TASK GOAL. For each line in the records, produce an exact copy.
### GIVEN DATA ###
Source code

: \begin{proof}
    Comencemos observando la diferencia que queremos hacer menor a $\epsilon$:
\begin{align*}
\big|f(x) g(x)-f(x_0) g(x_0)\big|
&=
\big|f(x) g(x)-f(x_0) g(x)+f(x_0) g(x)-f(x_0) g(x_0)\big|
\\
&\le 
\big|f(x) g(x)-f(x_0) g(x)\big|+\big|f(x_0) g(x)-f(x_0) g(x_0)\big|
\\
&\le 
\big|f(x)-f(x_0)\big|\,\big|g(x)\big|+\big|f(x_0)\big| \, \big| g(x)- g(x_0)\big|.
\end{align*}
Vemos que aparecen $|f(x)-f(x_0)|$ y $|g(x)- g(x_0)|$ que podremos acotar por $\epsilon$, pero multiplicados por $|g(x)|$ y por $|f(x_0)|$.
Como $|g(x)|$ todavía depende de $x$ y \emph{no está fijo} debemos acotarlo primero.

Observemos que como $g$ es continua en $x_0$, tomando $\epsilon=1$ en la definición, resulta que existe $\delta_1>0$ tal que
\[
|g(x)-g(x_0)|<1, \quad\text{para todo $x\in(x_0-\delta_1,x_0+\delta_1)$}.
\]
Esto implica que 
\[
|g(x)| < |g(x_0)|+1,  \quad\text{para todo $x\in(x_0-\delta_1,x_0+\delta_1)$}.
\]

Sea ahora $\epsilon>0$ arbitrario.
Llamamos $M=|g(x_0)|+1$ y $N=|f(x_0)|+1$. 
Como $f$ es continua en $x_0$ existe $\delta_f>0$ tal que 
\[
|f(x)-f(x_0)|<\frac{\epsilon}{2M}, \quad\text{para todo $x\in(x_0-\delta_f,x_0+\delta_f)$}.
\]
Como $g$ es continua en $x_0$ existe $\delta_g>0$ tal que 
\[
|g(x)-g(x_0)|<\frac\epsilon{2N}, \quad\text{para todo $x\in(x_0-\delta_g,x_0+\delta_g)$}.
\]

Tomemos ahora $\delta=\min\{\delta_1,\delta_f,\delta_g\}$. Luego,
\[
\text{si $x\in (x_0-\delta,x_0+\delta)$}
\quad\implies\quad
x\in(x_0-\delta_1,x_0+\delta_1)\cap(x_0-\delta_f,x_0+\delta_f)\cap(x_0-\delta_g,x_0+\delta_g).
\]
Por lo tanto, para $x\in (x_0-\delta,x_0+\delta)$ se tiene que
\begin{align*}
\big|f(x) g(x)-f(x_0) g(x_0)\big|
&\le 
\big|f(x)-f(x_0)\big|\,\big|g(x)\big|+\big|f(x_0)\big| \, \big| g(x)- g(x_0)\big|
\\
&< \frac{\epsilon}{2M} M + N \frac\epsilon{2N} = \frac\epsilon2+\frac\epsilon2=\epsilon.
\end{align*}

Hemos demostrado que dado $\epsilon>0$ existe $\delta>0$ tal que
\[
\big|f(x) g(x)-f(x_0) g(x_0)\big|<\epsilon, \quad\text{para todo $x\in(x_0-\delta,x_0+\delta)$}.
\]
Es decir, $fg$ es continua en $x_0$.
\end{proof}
###
WRITTEN ANSWER.
Source code

: \begin{proof}
    Comencemos observando la diferencia que queremos hacer menor a $\epsilon$:
\begin{align*}
\big|f(x) g(x)-f(x_0) g(x_0)\big|
&=
\big|f(x) g(x)-f(x_0) g(x)+f(x_0) g(x)-f(x_0) g(x_0)\big|
\\
&\le 
\big|f(x) g(x)-f(x_0) g(x)\big|+\big|f(x_0) g(x)-f(x_0) g(x_0)\big|
\\
&\le 
\big|f(x)-f(x_0)\big|\,\big|g(x)\big|+\big|f(x_0)\big| \, \big| g(x)- g(x_0)\big|.
\end{align*}
Vemos que aparecen $|f(x)-f(x_0)|$ y $|g(x)- g(x_0)|$ que podremos acotar por $\epsilon$, pero multiplicados por $|g(x)|$ y por $|f(x_0)|$.
Como $|g(x)|$ todavía depende de $x$ y \emph{no está fijo} debemos acotarlo primero.

Observemos que como $g$ es continua en $x_0$, tomando $\epsilon=1$ en la definición, resulta que existe $\delta_1>0$ tal que
\[
|g(x)-g(x_0)|<1, \quad\text{para todo $x\in(x_0-\delta_1,x_0+\delta_1)$}.
\]
Esto implica que 
\[
|g(x)| < |g(x_0)|+1,  \quad\text{para todo $x\in(x_0-\delta_1,x_0+\delta_1)$}.
\]

Sea ahora $\epsilon>0$ arbitrario.
Llamamos $M=|g(x_0)|+1$ y $N=|f(x_0)|+1$. 
Como $f$ es continua en $x_0$ existe $\delta_f>0$ tal que 
\[
|f(x)-f(x_0)|<\frac{\epsilon}{2M}, \quad\text{para todo $x\in(x_0-\delta_f,x_0+\delta_f)$}.
\]
Como $g$ es continua en $x_0$ existe $\delta_g>0$ tal que 
\[
|g(x)-g(x_0)|<\frac\epsilon{2N}, \quad\text{para todo $x\in(x_0-\delta_g,x_0+\delta_g)$}.
\]

Tomemos ahora $\delta=\min\{\delta_1,\delta_f,\delta_g\}$. Luego,
\[
\text{si $x\in (x_0-\delta,x_0+\delta)$}
\quad\implies\quad
x\in(x_0-\delta_1,x_0+\delta_1)\cap(x_0-\delta_f,x_0+\delta_f)\cap(x_0-\delta_g,x_0+\delta_g).
\]
Por lo tanto, para $x\in (x_0-\delta,x_0+\delta)$ se tiene que
\begin{align*}
\big|f(x) g(x)-f(x_0) g(x_0)\big|
&\le 
\big|f(x)-f(x_0)\big|\,\big|g(x)\big|+\big|f(x_0)\big| \, \big| g(x)- g(x_0)\big|
\\
&< \frac{\epsilon}{2M} M + N \frac\epsilon{2N} = \frac\epsilon2+\frac\epsilon2=\epsilon.
\end{align*}

Hemos demostrado que dado $\epsilon>0$ existe $\delta>0$ tal que
\[
\big|f(x) g(x)-f(x_0) g(x_0)\big|<\epsilon, \quad\text{para todo $x\in(x_0-\delta,x_0+\delta)$}.
\]
Es decir, $fg$ es continua en $x_0$.
\end{proof}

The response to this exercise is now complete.